>>>>

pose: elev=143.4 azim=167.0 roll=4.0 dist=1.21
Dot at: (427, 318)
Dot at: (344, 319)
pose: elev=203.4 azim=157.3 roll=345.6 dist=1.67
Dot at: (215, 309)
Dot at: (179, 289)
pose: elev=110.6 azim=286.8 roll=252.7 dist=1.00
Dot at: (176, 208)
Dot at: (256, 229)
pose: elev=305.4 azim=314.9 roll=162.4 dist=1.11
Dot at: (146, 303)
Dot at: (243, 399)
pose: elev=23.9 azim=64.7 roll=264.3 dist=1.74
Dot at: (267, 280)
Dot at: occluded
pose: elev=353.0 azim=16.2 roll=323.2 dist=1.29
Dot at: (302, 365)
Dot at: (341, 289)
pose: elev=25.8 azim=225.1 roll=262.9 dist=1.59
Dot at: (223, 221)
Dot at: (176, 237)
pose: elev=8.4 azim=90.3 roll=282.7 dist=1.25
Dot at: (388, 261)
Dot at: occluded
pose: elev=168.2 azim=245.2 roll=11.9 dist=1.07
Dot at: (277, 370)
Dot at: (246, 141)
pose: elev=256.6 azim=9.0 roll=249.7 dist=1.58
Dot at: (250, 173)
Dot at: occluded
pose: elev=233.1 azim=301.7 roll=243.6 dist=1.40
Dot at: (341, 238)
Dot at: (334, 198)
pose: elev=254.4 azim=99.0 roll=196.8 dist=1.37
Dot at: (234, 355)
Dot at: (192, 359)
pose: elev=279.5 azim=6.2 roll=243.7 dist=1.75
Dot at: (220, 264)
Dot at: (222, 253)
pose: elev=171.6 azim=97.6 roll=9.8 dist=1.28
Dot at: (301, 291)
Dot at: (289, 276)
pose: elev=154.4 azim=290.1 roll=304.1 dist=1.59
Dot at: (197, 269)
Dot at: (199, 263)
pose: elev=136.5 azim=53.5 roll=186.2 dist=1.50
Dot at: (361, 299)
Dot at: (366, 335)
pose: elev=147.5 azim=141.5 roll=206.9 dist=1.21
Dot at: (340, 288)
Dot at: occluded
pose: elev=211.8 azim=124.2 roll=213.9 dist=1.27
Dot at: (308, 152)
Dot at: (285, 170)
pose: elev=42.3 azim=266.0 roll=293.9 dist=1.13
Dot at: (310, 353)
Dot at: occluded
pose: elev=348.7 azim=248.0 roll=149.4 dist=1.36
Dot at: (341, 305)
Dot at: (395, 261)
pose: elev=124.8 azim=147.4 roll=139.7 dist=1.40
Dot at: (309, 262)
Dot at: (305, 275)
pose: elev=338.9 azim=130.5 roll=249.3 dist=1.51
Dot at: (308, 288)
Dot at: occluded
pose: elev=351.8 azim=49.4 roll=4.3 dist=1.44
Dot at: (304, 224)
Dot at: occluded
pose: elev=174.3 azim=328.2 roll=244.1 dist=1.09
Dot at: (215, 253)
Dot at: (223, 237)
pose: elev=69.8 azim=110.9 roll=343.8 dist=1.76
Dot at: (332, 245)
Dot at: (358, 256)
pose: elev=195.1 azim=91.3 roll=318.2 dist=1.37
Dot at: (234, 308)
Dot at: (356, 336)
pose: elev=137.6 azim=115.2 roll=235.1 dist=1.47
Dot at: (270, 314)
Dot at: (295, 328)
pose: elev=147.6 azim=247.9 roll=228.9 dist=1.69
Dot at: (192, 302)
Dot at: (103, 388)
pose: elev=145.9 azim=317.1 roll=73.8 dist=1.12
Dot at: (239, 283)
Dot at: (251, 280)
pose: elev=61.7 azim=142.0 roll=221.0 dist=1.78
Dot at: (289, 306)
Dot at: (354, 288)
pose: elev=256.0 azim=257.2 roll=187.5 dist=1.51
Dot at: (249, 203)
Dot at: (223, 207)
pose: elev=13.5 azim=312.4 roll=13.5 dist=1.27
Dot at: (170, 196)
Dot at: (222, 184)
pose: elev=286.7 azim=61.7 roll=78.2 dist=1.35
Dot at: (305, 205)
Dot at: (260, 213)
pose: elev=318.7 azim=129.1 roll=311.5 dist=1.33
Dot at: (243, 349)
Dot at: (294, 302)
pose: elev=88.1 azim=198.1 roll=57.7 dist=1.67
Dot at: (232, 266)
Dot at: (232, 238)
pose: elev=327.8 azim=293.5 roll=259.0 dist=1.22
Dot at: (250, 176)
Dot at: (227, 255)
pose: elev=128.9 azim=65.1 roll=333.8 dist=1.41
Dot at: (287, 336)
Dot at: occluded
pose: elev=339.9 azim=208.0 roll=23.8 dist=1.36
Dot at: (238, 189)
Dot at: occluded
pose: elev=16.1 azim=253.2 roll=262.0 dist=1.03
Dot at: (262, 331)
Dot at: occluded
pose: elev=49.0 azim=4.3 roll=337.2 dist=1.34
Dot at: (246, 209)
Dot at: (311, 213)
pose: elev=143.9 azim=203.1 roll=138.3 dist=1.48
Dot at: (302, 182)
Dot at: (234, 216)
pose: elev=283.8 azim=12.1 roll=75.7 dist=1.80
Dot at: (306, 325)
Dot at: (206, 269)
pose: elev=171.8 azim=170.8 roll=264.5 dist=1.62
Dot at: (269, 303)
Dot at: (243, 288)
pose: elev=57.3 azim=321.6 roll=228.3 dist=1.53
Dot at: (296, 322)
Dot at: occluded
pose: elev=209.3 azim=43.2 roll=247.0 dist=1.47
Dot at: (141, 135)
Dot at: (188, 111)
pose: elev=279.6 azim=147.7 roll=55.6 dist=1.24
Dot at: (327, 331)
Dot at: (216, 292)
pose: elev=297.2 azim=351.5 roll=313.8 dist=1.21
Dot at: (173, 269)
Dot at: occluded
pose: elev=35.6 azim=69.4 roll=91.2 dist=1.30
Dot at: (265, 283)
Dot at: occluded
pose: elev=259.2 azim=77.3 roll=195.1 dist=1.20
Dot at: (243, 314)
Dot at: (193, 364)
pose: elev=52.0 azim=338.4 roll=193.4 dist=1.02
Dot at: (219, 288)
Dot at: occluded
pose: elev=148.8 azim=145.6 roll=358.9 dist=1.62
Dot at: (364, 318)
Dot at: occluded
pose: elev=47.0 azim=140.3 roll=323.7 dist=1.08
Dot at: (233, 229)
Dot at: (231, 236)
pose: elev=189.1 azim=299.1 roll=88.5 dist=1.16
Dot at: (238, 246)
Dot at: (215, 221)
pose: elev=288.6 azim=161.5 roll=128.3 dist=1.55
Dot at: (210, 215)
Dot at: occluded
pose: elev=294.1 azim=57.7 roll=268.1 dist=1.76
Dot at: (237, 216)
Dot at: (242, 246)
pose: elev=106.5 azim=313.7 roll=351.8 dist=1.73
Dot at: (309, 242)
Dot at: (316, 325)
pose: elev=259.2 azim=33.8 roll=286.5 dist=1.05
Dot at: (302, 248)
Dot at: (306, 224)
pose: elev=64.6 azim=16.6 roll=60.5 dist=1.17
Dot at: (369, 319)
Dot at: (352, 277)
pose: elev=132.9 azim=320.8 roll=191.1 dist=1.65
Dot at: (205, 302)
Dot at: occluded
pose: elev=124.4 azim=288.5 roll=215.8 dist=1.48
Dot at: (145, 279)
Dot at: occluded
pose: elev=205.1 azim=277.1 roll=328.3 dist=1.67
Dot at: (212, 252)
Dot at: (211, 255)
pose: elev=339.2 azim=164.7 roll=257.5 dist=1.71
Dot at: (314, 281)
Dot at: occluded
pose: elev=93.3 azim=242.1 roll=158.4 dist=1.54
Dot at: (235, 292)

<<<<

» **What the exercise asks**
Copy out every one of the records above word for word, without changing anything.

» **Full solution**
pose: elev=143.4 azim=167.0 roll=4.0 dist=1.21
Dot at: (427, 318)
Dot at: (344, 319)
pose: elev=203.4 azim=157.3 roll=345.6 dist=1.67
Dot at: (215, 309)
Dot at: (179, 289)
pose: elev=110.6 azim=286.8 roll=252.7 dist=1.00
Dot at: (176, 208)
Dot at: (256, 229)
pose: elev=305.4 azim=314.9 roll=162.4 dist=1.11
Dot at: (146, 303)
Dot at: (243, 399)
pose: elev=23.9 azim=64.7 roll=264.3 dist=1.74
Dot at: (267, 280)
Dot at: occluded
pose: elev=353.0 azim=16.2 roll=323.2 dist=1.29
Dot at: (302, 365)
Dot at: (341, 289)
pose: elev=25.8 azim=225.1 roll=262.9 dist=1.59
Dot at: (223, 221)
Dot at: (176, 237)
pose: elev=8.4 azim=90.3 roll=282.7 dist=1.25
Dot at: (388, 261)
Dot at: occluded
pose: elev=168.2 azim=245.2 roll=11.9 dist=1.07
Dot at: (277, 370)
Dot at: (246, 141)
pose: elev=256.6 azim=9.0 roll=249.7 dist=1.58
Dot at: (250, 173)
Dot at: occluded
pose: elev=233.1 azim=301.7 roll=243.6 dist=1.40
Dot at: (341, 238)
Dot at: (334, 198)
pose: elev=254.4 azim=99.0 roll=196.8 dist=1.37
Dot at: (234, 355)
Dot at: (192, 359)
pose: elev=279.5 azim=6.2 roll=243.7 dist=1.75
Dot at: (220, 264)
Dot at: (222, 253)
pose: elev=171.6 azim=97.6 roll=9.8 dist=1.28
Dot at: (301, 291)
Dot at: (289, 276)
pose: elev=154.4 azim=290.1 roll=304.1 dist=1.59
Dot at: (197, 269)
Dot at: (199, 263)
pose: elev=136.5 azim=53.5 roll=186.2 dist=1.50
Dot at: (361, 299)
Dot at: (366, 335)
pose: elev=147.5 azim=141.5 roll=206.9 dist=1.21
Dot at: (340, 288)
Dot at: occluded
pose: elev=211.8 azim=124.2 roll=213.9 dist=1.27
Dot at: (308, 152)
Dot at: (285, 170)
pose: elev=42.3 azim=266.0 roll=293.9 dist=1.13
Dot at: (310, 353)
Dot at: occluded
pose: elev=348.7 azim=248.0 roll=149.4 dist=1.36
Dot at: (341, 305)
Dot at: (395, 261)
pose: elev=124.8 azim=147.4 roll=139.7 dist=1.40
Dot at: (309, 262)
Dot at: (305, 275)
pose: elev=338.9 azim=130.5 roll=249.3 dist=1.51
Dot at: (308, 288)
Dot at: occluded
pose: elev=351.8 azim=49.4 roll=4.3 dist=1.44
Dot at: (304, 224)
Dot at: occluded
pose: elev=174.3 azim=328.2 roll=244.1 dist=1.09
Dot at: (215, 253)
Dot at: (223, 237)
pose: elev=69.8 azim=110.9 roll=343.8 dist=1.76
Dot at: (332, 245)
Dot at: (358, 256)
pose: elev=195.1 azim=91.3 roll=318.2 dist=1.37
Dot at: (234, 308)
Dot at: (356, 336)
pose: elev=137.6 azim=115.2 roll=235.1 dist=1.47
Dot at: (270, 314)
Dot at: (295, 328)
pose: elev=147.6 azim=247.9 roll=228.9 dist=1.69
Dot at: (192, 302)
Dot at: (103, 388)
pose: elev=145.9 azim=317.1 roll=73.8 dist=1.12
Dot at: (239, 283)
Dot at: (251, 280)
pose: elev=61.7 azim=142.0 roll=221.0 dist=1.78
Dot at: (289, 306)
Dot at: (354, 288)
pose: elev=256.0 azim=257.2 roll=187.5 dist=1.51
Dot at: (249, 203)
Dot at: (223, 207)
pose: elev=13.5 azim=312.4 roll=13.5 dist=1.27
Dot at: (170, 196)
Dot at: (222, 184)
pose: elev=286.7 azim=61.7 roll=78.2 dist=1.35
Dot at: (305, 205)
Dot at: (260, 213)
pose: elev=318.7 azim=129.1 roll=311.5 dist=1.33
Dot at: (243, 349)
Dot at: (294, 302)
pose: elev=88.1 azim=198.1 roll=57.7 dist=1.67
Dot at: (232, 266)
Dot at: (232, 238)
pose: elev=327.8 azim=293.5 roll=259.0 dist=1.22
Dot at: (250, 176)
Dot at: (227, 255)
pose: elev=128.9 azim=65.1 roll=333.8 dist=1.41
Dot at: (287, 336)
Dot at: occluded
pose: elev=339.9 azim=208.0 roll=23.8 dist=1.36
Dot at: (238, 189)
Dot at: occluded
pose: elev=16.1 azim=253.2 roll=262.0 dist=1.03
Dot at: (262, 331)
Dot at: occluded
pose: elev=49.0 azim=4.3 roll=337.2 dist=1.34
Dot at: (246, 209)
Dot at: (311, 213)
pose: elev=143.9 azim=203.1 roll=138.3 dist=1.48
Dot at: (302, 182)
Dot at: (234, 216)
pose: elev=283.8 azim=12.1 roll=75.7 dist=1.80
Dot at: (306, 325)
Dot at: (206, 269)
pose: elev=171.8 azim=170.8 roll=264.5 dist=1.62
Dot at: (269, 303)
Dot at: (243, 288)
pose: elev=57.3 azim=321.6 roll=228.3 dist=1.53
Dot at: (296, 322)
Dot at: occluded
pose: elev=209.3 azim=43.2 roll=247.0 dist=1.47
Dot at: (141, 135)
Dot at: (188, 111)
pose: elev=279.6 azim=147.7 roll=55.6 dist=1.24
Dot at: (327, 331)
Dot at: (216, 292)
pose: elev=297.2 azim=351.5 roll=313.8 dist=1.21
Dot at: (173, 269)
Dot at: occluded
pose: elev=35.6 azim=69.4 roll=91.2 dist=1.30
Dot at: (265, 283)
Dot at: occluded
pose: elev=259.2 azim=77.3 roll=195.1 dist=1.20
Dot at: (243, 314)
Dot at: (193, 364)
pose: elev=52.0 azim=338.4 roll=193.4 dist=1.02
Dot at: (219, 288)
Dot at: occluded
pose: elev=148.8 azim=145.6 roll=358.9 dist=1.62
Dot at: (364, 318)
Dot at: occluded
pose: elev=47.0 azim=140.3 roll=323.7 dist=1.08
Dot at: (233, 229)
Dot at: (231, 236)
pose: elev=189.1 azim=299.1 roll=88.5 dist=1.16
Dot at: (238, 246)
Dot at: (215, 221)
pose: elev=288.6 azim=161.5 roll=128.3 dist=1.55
Dot at: (210, 215)
Dot at: occluded
pose: elev=294.1 azim=57.7 roll=268.1 dist=1.76
Dot at: (237, 216)
Dot at: (242, 246)
pose: elev=106.5 azim=313.7 roll=351.8 dist=1.73
Dot at: (309, 242)
Dot at: (316, 325)
pose: elev=259.2 azim=33.8 roll=286.5 dist=1.05
Dot at: (302, 248)
Dot at: (306, 224)
pose: elev=64.6 azim=16.6 roll=60.5 dist=1.17
Dot at: (369, 319)
Dot at: (352, 277)
pose: elev=132.9 azim=320.8 roll=191.1 dist=1.65
Dot at: (205, 302)
Dot at: occluded
pose: elev=124.4 azim=288.5 roll=215.8 dist=1.48
Dot at: (145, 279)
Dot at: occluded
pose: elev=205.1 azim=277.1 roll=328.3 dist=1.67
Dot at: (212, 252)
Dot at: (211, 255)
pose: elev=339.2 azim=164.7 roll=257.5 dist=1.71
Dot at: (314, 281)
Dot at: occluded
pose: elev=93.3 azim=242.1 roll=158.4 dist=1.54
Dot at: (235, 292)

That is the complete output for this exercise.